Heaven Knows, Mr. Allison
- First edition
- Author: Charles Shaw
- Language: English
- Genre: War novel
- Publisher: Crown
- Publication date: 1952
- Publication place: Australia
- Media type: Print (hardback & paperback)
- ISBN: 9785510895186 Book On Demand Ltd, 2012
- OCLC: 1816343

= Heaven Knows, Mr. Allison (novel) =

1952 novel by Charles Shaw

Heaven Knows, Mr. Allison is a 1952 novel by Australian writer Charles Shaw. It tells the story of U.S. Marine Corporal Allison shipwrecked on an island in the Pacific during World War II. The only inhabitant is a nun, Sister Angela. It was made into a 1957 film of the same name by John Huston.

==Plot summary==

The narrative deals with the developing relationship between the Marine and the nun, especially Allison's growing attraction to Sister Angela.

The novel is set earlier in the war than the film, with Allison escaping from the Battle of Corregidor at the time that the Allies are still on the defensive in the Pacific.

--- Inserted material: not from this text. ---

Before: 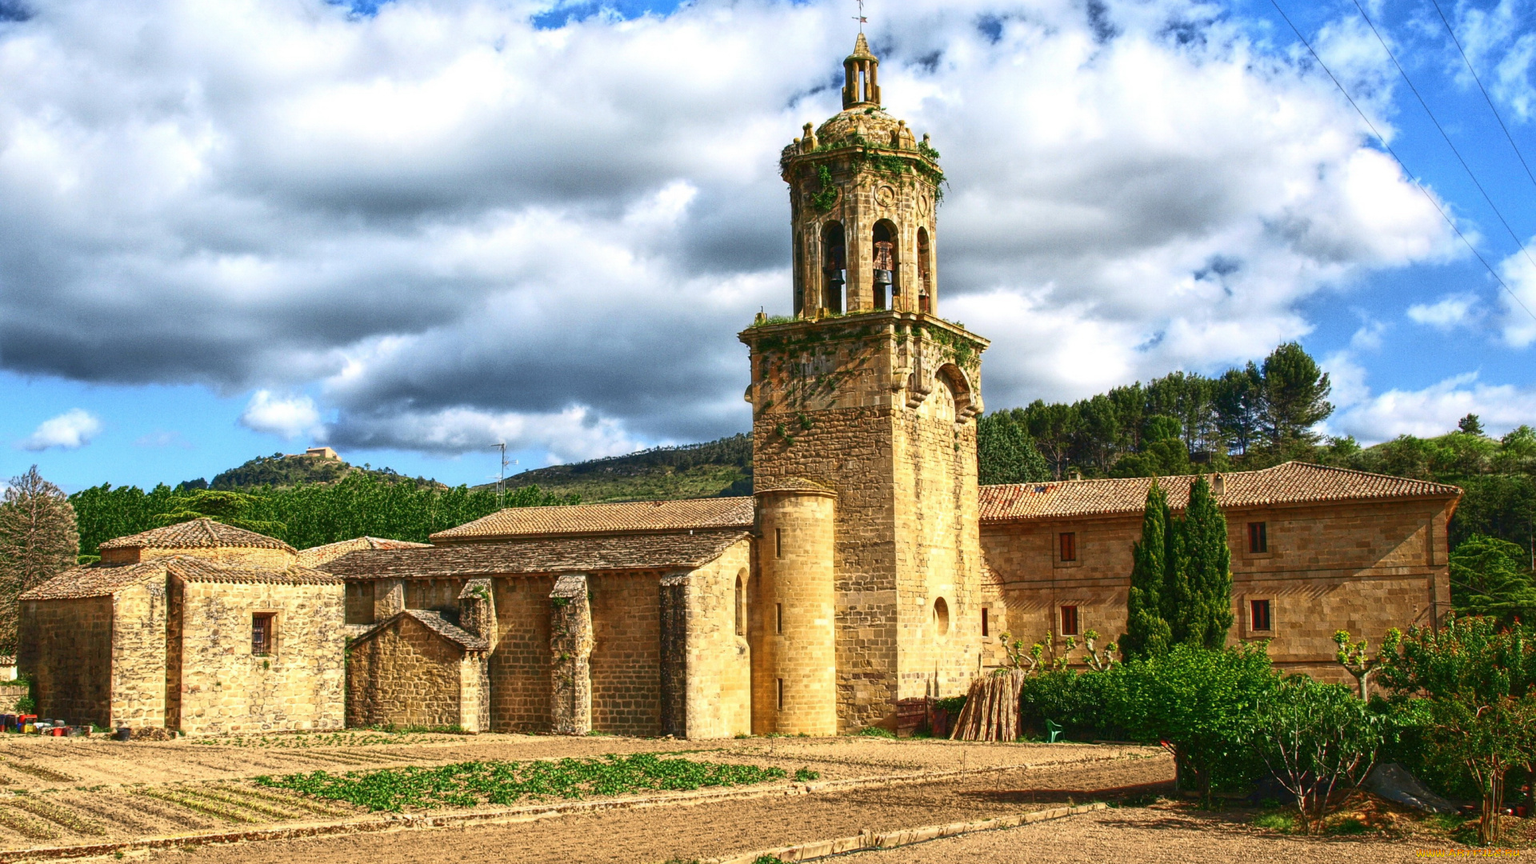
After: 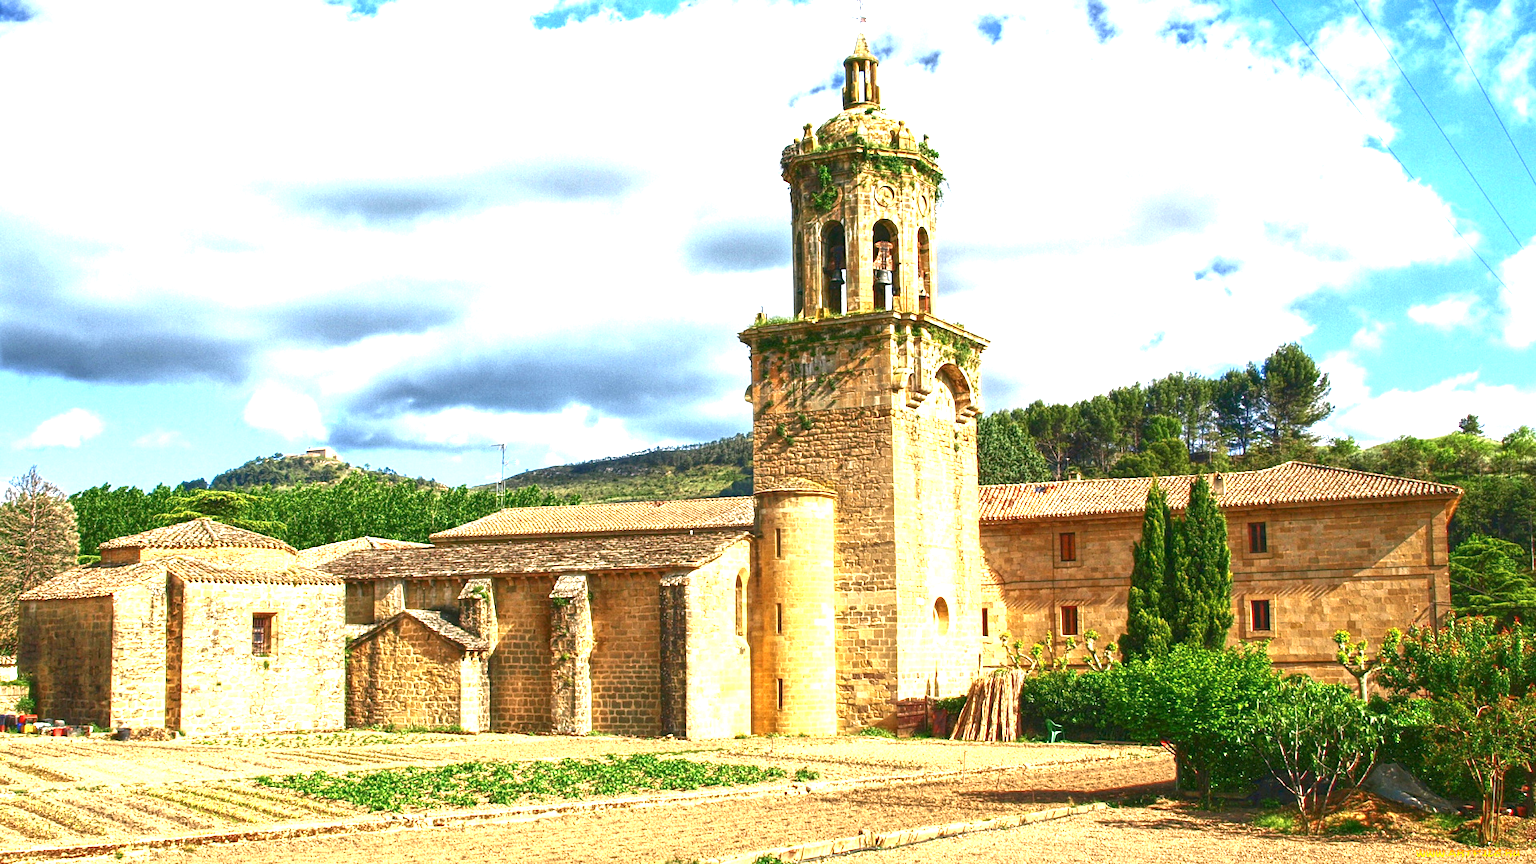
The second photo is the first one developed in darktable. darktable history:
exposure: black level correction 0.001, exposure 1.399 EV, compensate highlight preservation false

==Characters in Heaven Knows, Mr. Allison==
- Allison – the Marine
- Sister Angela – the nun

==Film adaptation==
The movie was adapted by John Huston and John Lee Mahin from the novel and directed by Huston. Deborah Kerr was nominated for the Academy Award for Best Actress in a Leading Role. Robert Mitchum played Allison.